Bronchial epithelial models (BEMs) were prepared as described before (28, 29). Briefly, primary bronchial epithelial cells were obtained from cancer-free lung tissue. Cells were subcultured in a 1:1 mixture of DMEM (Gibco) and bronchial epithelial growth medium (BEGM; Clonetics) supplemented with 15 ng/ml retinoic acid (Sigma-Aldrich), 1.5 μg/ml bovine serum albumin (BSA), 100 U/ml penicillin, and 100 μg/ml streptomycin. For the models, passage 2 cells were grown (40,000 cells per insert) submerged for 4 to 7 days until they reached confluence on semipermeable inserts (pore size, 0.4 μm; diameter, 12 mm; Costar; Corning) that were precoated with a mixture of 10 μg/ml BSA, 30 μg/ml bovine collagen solution (PureCol; Advanced Biomatrix), and 10 μg/ml fibronectin in PBS. Thereafter, they were cultured at the air-liquid interface for 2 weeks to induce mucociliary differentiation. To dissolve mucus threads, the BEMs were washed with 100 μl of PBS three times a week, and prior to the experiments the apical side of the BEMs was incubated with 200 μl of 0.01 M phosphate buffer (pH 7.4) for 30 min at 37°C. One day prior to exposure of the cells in the models to bacteria, the culture medium was replaced by medium without antibiotics.
Colonization and antibacterial treatment of EMs and BEMs.

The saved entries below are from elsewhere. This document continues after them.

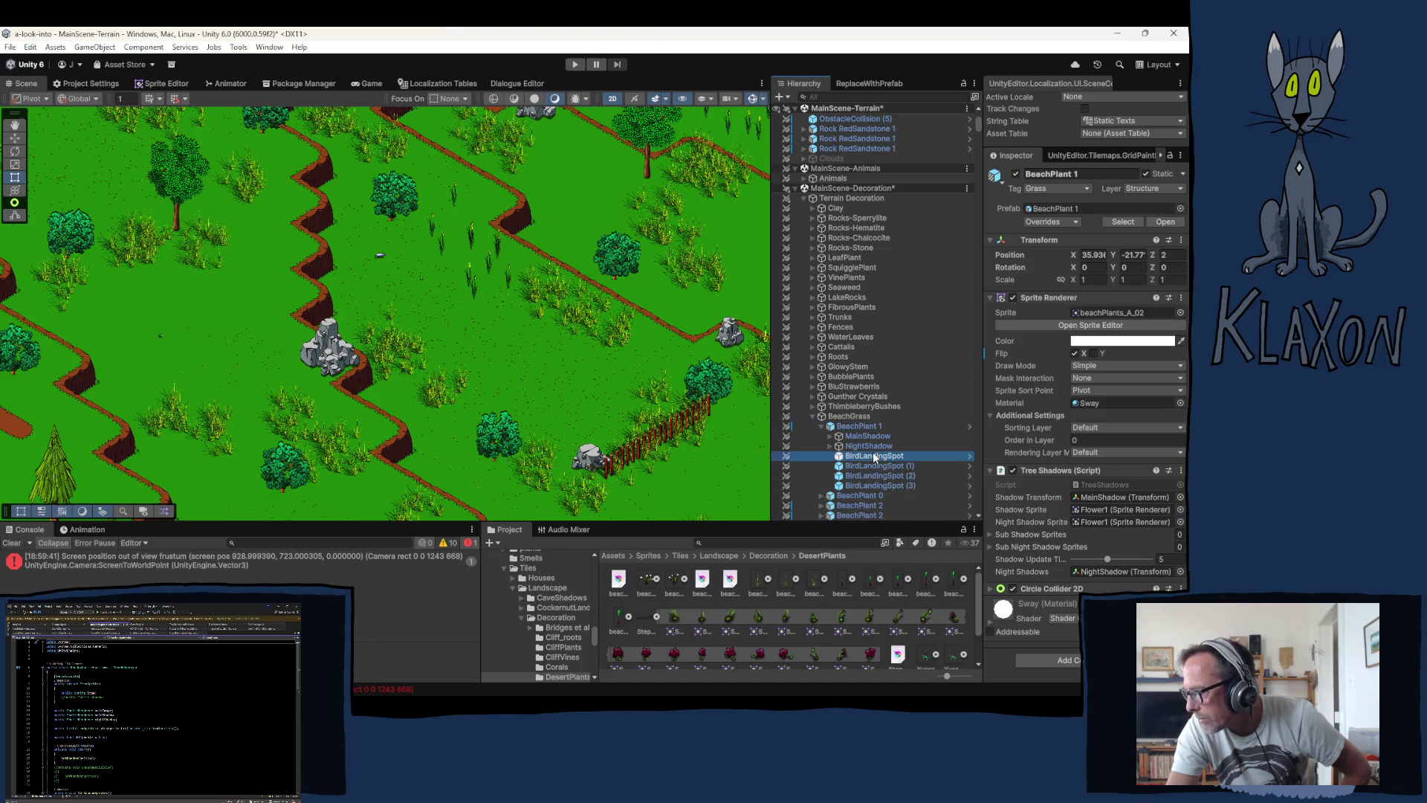
left_click(872, 466)
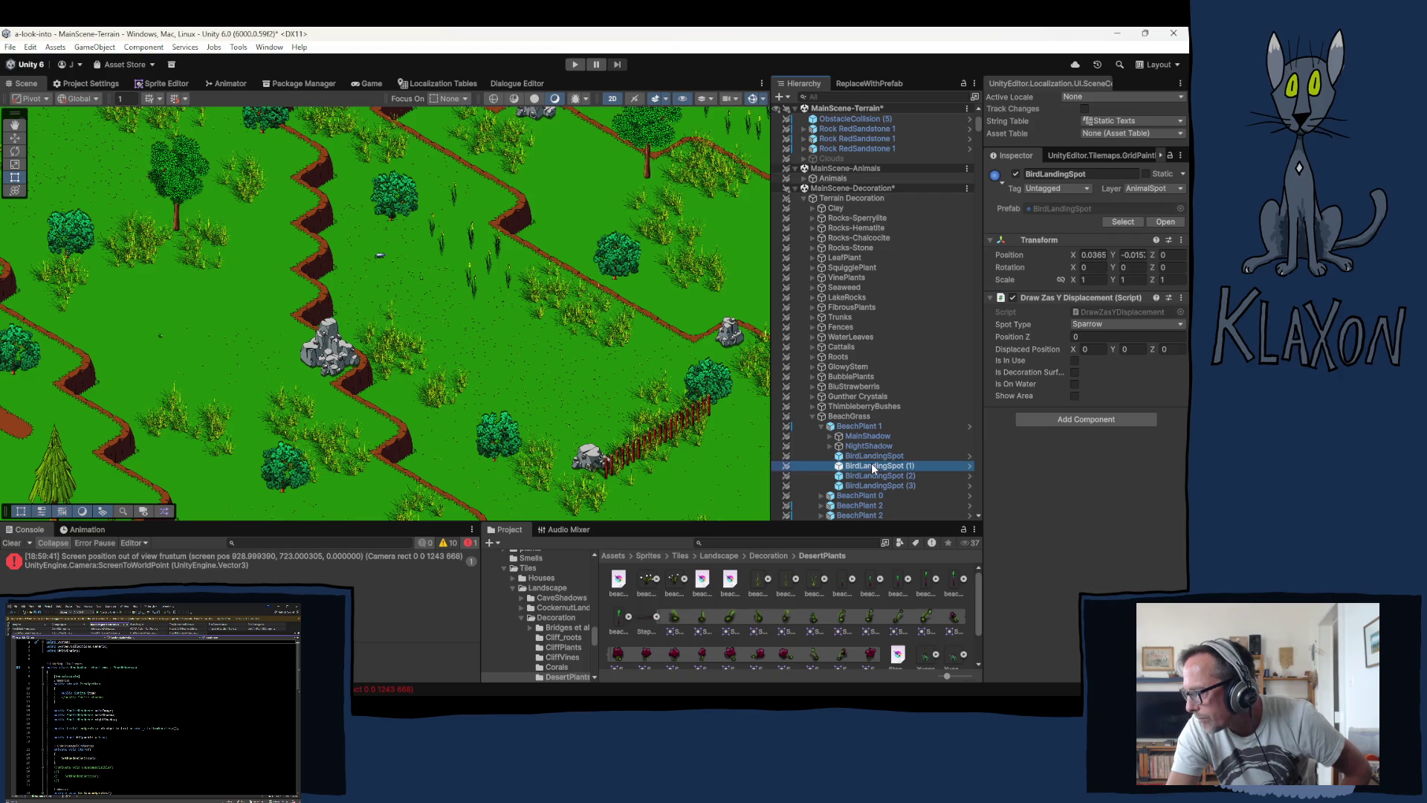
left_click(873, 475)
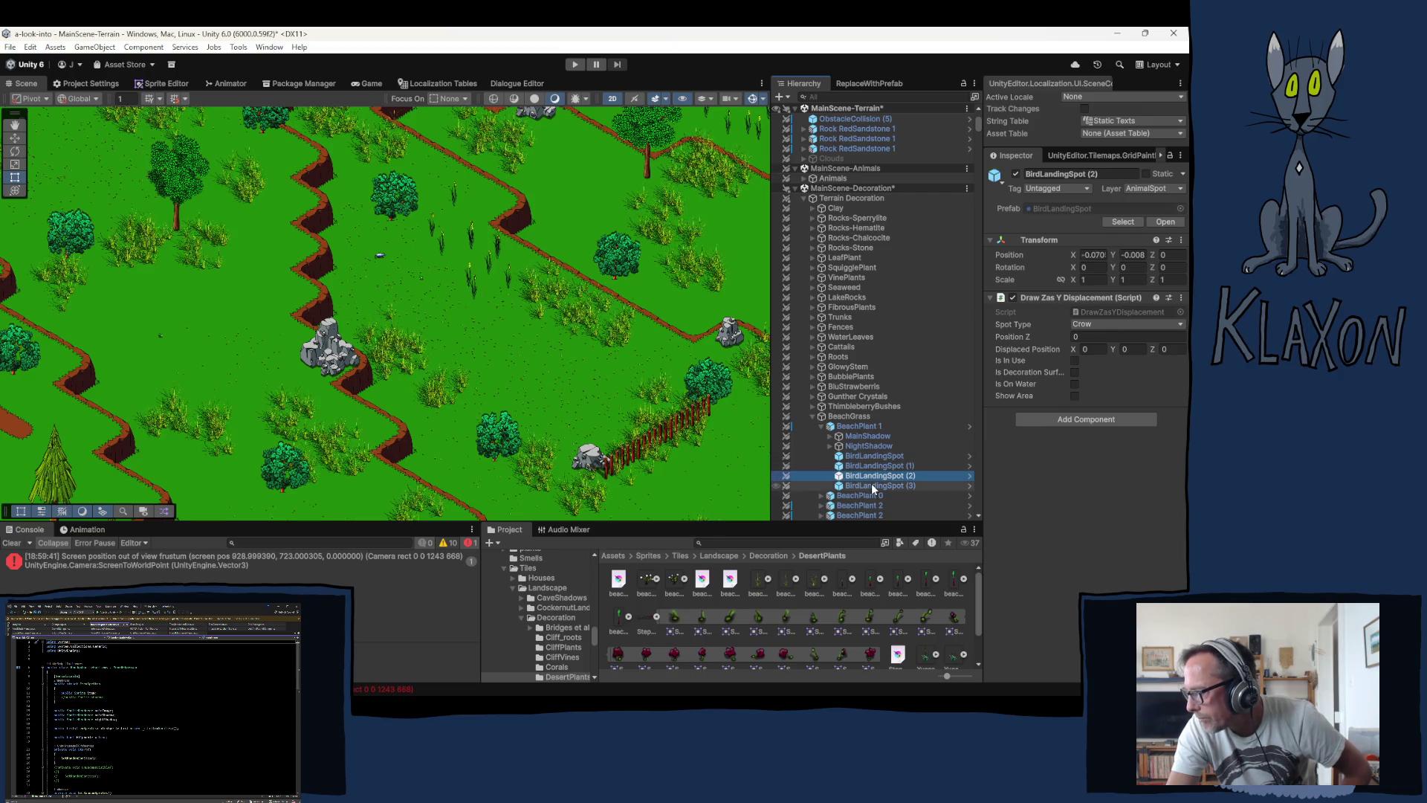
left_click(871, 484)
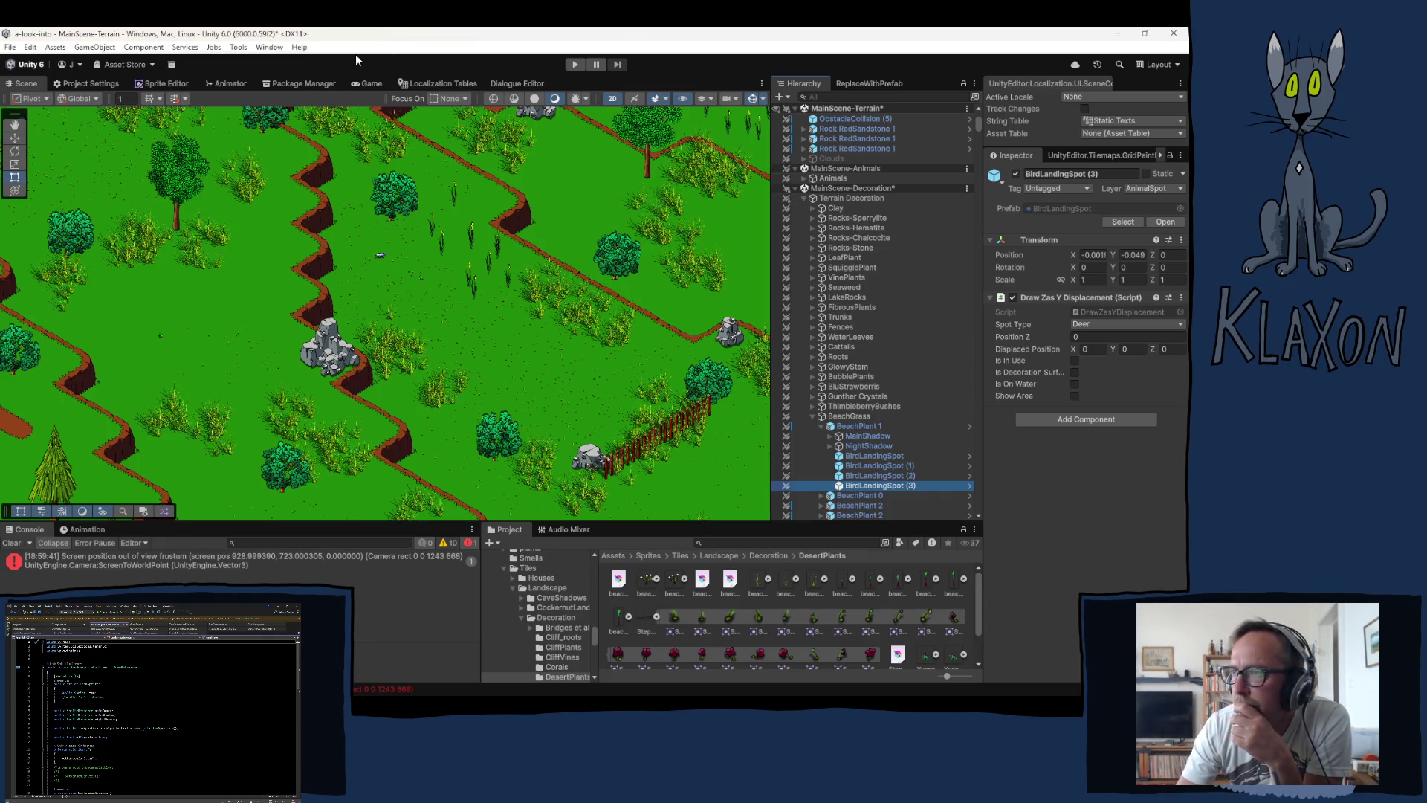
Step: Zoom out and pan across the grassland to survey BeachPlant instances, then collapse BeachPlant 1
scroll(264, 320, "down", 3)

For inoculation of the EMs and BEMs, bacteria were grown to log phase by culturing them for 2.5 h at 37°C in TSB at 200 rpm. This suspension was centrifuged for 10 min at 1,200 rpm, and the bacteria were resuspended in PBS. Next, the bacteria were diluted to a concentration of 3.3 × 105 CFU/ml. The models were inoculated with 300 μl of the suspension for 1 h. Thereafter, the bacterial suspension was aspirated and the models were further incubated for different time intervals. Next, 4 mg of P60.4Ac-containing Softisan cream, Cetomacrogol cream, and hypromellose gel and these ointments without peptide or Bactroban were applied on a coverslip and subsequently put on the models with minimal pressure. For comparison, a stock of P60.4Ac or mupirocin was diluted to 1 mg/ml in PBS, and 100 μl of these dilutions was applied to each model. At 4 h after application of the peptide or mupirocin, the nonadherent and loosely detachable bacteria were first collected and then the models were homogenized in 1 ml of PBS using glass potter tissue grinders (Sartorius; Fischer Scientific), serially diluted, and plated on DST plates for counting of the number of CFU. The lower limit of detection was 20 CFU.
Cryo-SEM.
Cryo-scanning electron microscopy (cryo-SEM) was used to visualize the effect of P60.4Ac on strain LUH14616 biofilms on EMs. Briefly, 24-h biofilms were exposed to P60.4Ac in PBS for 1 h. Thereafter, 2-mm biopsy specimens were quickly frozen in liquid nitrogen slush and immediately transferred to the cryo-transfer attachment (Alto2500; Gatan). The samples were sublimated at −90°C in a high vacuum for 5 min and subsequently sputter coated with a layer of 20-nm gold/palladium and examined using a JEOL JSM6700F scanning electron microscope.
Histology.
Sections of EMs were fixed in 3.7% formaldehyde and subsequently dehydrated and embedded in paraffin. Next, 5-μm sections were made and stained using hematoxylin and eosin (Klinipath) according to the manufacturer's instructions.
Cytotoxicity assays.
The effects of the formulated P60.4Ac and the cream and gel bases on cell viability in the epidermal and mucosal models were determined by the 2-(4-iodophenyl)-3-(4-nitrophenyl)-5-(2,4-disulfophenyl)-2H-tetrazolium sodium salt (WST-1) assay for metabolic activity and the lactate dehydrogenase (LDH) release assay. Both assays were performed according to the manufacturer's instructions (Roche). Results are expressed as the percent metabolic activity and the percent LDH release relative to the values for the untreated controls.
Statistical analyses.
The Mann-Whitney U test and the Wilcoxon rank sum test were used to calculate the differences between the values for peptide-treated and control samples. Differences with P values of ≤0.05 were considered significant.
RESULTS
Stability of P60.4Ac in the different formulations.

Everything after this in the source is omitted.